The BJP, he said, couldn’t win any assembly seat in and around Kolkata, “as we failed to feel the pulse of the people and gauge their attitude”. 

“In the assembly by-election, BJP could not even retain the security deposit in 3 seats and lost all the 4 seats by a huge margin.” 

Highlighting PM Modi’s “Sabka Saath, Sabka Vikas, Sabka Vishwas, Sabka Prayaas” tagline, Bose said the West Bengal BJP needs a “dignified, cultured and honest leader who would have universal acceptance among the Bengali and other communities”. 

“Such a leader confidently would motivate the existing leaders and karyakartas throughout the State, to increase the booth-level organisation for effective connectivity with the critical voters,” the letter said. 

He also suggested that the party should project a leader who could invoke the inclusive ideology of national icons like Swami Vivekananda, Netaji Subhas Chandra Bose, Syamaprasad Mookerjee, and Chittaranjan Das. 

As a solution, Bose said he had suggested a sector-wise “policy document”, specific to West Bengal, to be prepared stating the development projects that the BJP will initiate.
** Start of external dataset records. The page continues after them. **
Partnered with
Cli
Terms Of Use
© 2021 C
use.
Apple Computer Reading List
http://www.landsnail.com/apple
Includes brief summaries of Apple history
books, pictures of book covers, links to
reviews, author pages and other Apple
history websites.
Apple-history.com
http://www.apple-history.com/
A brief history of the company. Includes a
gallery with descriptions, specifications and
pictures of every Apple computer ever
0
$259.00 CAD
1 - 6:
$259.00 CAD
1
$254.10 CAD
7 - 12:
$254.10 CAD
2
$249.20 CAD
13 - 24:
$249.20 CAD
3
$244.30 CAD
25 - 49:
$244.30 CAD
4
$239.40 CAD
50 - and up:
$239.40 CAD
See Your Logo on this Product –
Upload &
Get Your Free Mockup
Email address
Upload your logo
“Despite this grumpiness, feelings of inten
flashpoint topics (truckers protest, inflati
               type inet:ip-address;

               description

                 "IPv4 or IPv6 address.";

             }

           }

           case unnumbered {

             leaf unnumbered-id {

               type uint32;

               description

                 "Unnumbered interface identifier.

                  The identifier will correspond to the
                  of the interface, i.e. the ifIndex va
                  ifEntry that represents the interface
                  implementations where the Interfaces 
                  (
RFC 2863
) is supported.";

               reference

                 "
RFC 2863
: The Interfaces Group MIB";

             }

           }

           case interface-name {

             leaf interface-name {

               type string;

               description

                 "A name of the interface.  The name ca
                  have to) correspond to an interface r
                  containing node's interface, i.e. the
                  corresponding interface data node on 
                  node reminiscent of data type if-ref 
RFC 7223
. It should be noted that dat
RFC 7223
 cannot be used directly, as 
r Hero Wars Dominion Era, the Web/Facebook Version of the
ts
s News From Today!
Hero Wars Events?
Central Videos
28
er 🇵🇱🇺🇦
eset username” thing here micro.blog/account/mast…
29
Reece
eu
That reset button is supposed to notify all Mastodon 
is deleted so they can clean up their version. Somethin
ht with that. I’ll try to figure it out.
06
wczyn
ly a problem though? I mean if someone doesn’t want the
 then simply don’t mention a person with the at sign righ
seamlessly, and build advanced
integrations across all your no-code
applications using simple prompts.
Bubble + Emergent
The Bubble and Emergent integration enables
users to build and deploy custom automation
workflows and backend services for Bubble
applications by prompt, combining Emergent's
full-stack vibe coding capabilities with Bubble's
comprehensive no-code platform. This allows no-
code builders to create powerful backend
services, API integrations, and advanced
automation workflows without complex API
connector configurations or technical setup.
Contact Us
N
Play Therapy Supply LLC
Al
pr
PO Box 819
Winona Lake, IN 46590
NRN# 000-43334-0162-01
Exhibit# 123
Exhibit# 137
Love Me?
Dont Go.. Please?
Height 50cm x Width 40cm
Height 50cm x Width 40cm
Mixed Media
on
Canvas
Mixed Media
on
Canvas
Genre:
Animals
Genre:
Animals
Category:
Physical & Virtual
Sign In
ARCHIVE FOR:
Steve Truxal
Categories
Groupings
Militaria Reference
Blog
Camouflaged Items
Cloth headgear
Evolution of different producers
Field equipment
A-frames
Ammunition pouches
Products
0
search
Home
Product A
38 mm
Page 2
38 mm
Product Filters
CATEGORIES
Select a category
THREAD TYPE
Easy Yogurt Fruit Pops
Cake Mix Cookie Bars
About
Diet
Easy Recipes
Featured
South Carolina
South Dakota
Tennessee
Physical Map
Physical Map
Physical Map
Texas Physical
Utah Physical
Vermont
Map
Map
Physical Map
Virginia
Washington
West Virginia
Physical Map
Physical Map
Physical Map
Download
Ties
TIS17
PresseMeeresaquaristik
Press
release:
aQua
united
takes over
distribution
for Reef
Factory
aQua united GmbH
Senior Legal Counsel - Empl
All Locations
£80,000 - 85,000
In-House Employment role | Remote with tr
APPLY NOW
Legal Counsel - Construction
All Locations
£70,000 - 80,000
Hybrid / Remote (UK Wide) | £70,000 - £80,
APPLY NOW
But despite the efforts, he claimed, his suggestions remained on paper. 

Significantly, Bose has frequently praised West Bengal Chief Minister Mamata Banerjee — in an interview with The Statesman in July, for instance, he said the TMC supremo knew West Bengal well and understood the challenges the people in the state faced.  

Bose did not comment when ThePrint asked what he plans to do next.